Economics of the Family (4): marriage and matching

A friend of mine, a future environmental economist, once questioned the practicality of marriage sorting theories: “Can marriage decisions really be modeled in economics? It seems impossible to me, because these are complicated decisions that affect life outcomes over a long time. And even if we can model it, what’s the use?”

Such concerns are probably widely held. One might doubt the validity of marriage theories for they assume people rationally weigh their benefits against costs in their lifetime before they say “I do”. Obviously, economists cannot model everything that is involved in marriage decisions, but can outline several aspects that are likely to govern marriage decisions. Gary Becker (1973) models marriage decision as a two-way matching process, where people get married only when both individuals are better off married than single and prefer this spouse than all other potential spouses. Individuals get married in order to produce household goods (“Z goods” in Becker terms) that contribute to their well-being (utility). If we assume there is only one attribute (say, intelligence) that matters in Z good production, then individuals will find partners with similar (opposite) levels of this attribute if men and women’s attributes are complementary (substitutes) in the production. These are called positive (negative) sorting.

Note that the “Z goods” are loosely defined and can range from meals cooked together to children raised. Becker’s framework is no longer applicable if we want to incorporate gay marriage, as we have to rearrange the groups according to people’s sexuality preferences.

Does getting married affect people’s earnings? There is evidence that married white men enjoy a “marriage premium”. On its surface one might conclude that getting married makes men more productive. But higher earnings might reflect the selection of capable individuals into marriage (Chun and Lee, 2001) or a correlation between higher valuation of family goods and greater earning potential (Reed, Robert, and Harford, 1989). Moreover, economists do not perfectly observe how people define “before” and “after” marriage. Surveys do not accurately reflect the true timeline of individual decisions because “after” might appear way before than economists realize it. Respondents might actively seeking promotion and pay increases before marriage to prepare for a married life. Such patterns are shown in Dougherty (2006).

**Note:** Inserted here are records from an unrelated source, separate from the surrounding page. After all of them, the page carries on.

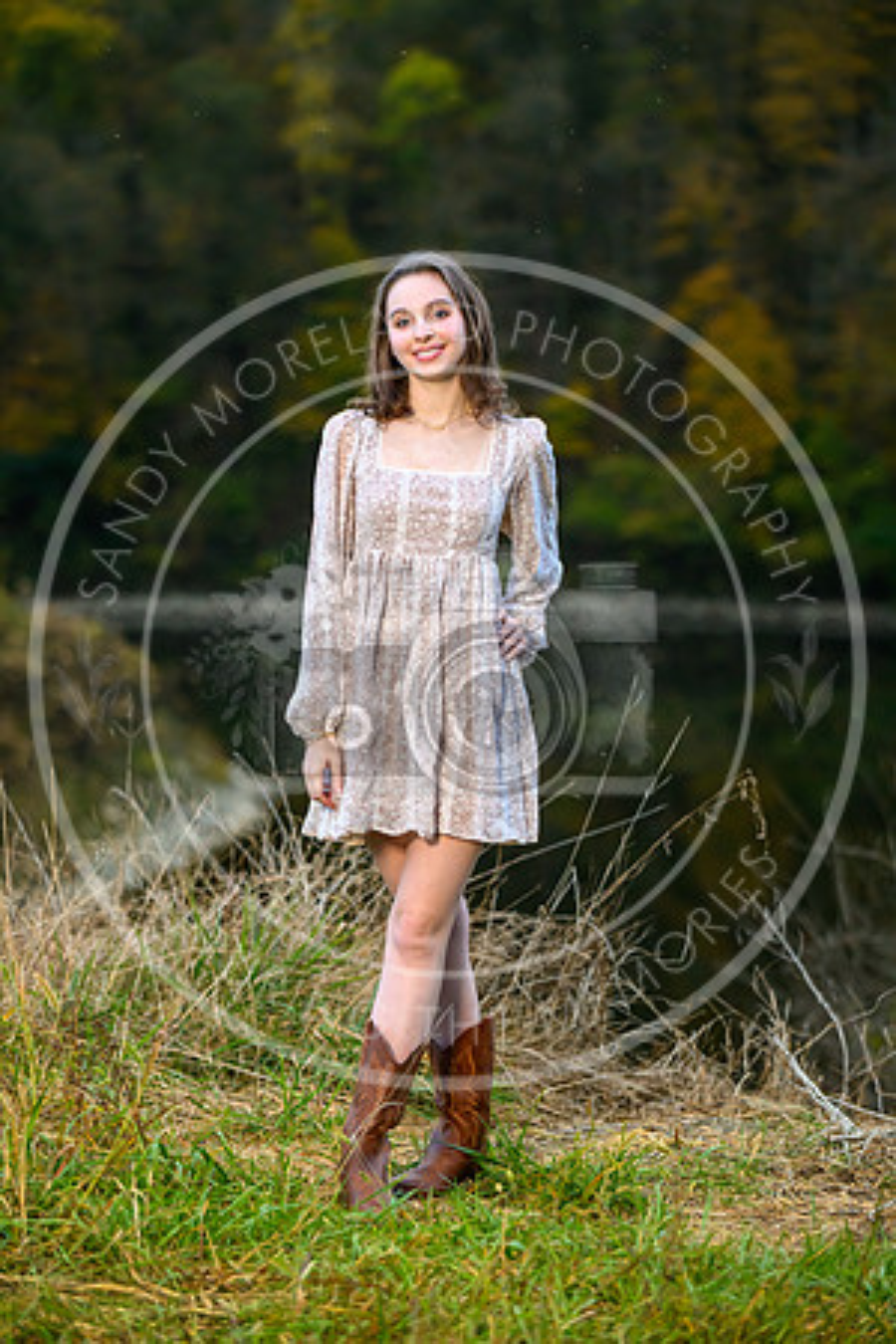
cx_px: 448
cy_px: 672
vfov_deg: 20.4
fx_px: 3733
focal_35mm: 100
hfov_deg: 13.7
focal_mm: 100
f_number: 2.8
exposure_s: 1/160
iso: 1600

My next post will be on fertility decisions and investment in children. Quality-quantity tradeoff will surely be covered.

References:

Becker, G. 1973. “A Theory of Marriage: Part I.” Journal of Political Economy 81(4): 813-846.

Chun, Hyunbae, and Injae Lee. 2001. “Why do married men earn more: Productivity or marriage selection?.” Economic Inquiry 39(2): 307-319.

Dougherty, C. 2006. “The Marriage Earnings Premium as a Distributed Fixed Effect.” Journal of Human Resources 41(2): 433-443.

Reed, W. Robert, and Kathleen Harford. 1989. “The marriage premium and compensating wage differentials.” Journal of Population Economics 2(4): 237-265.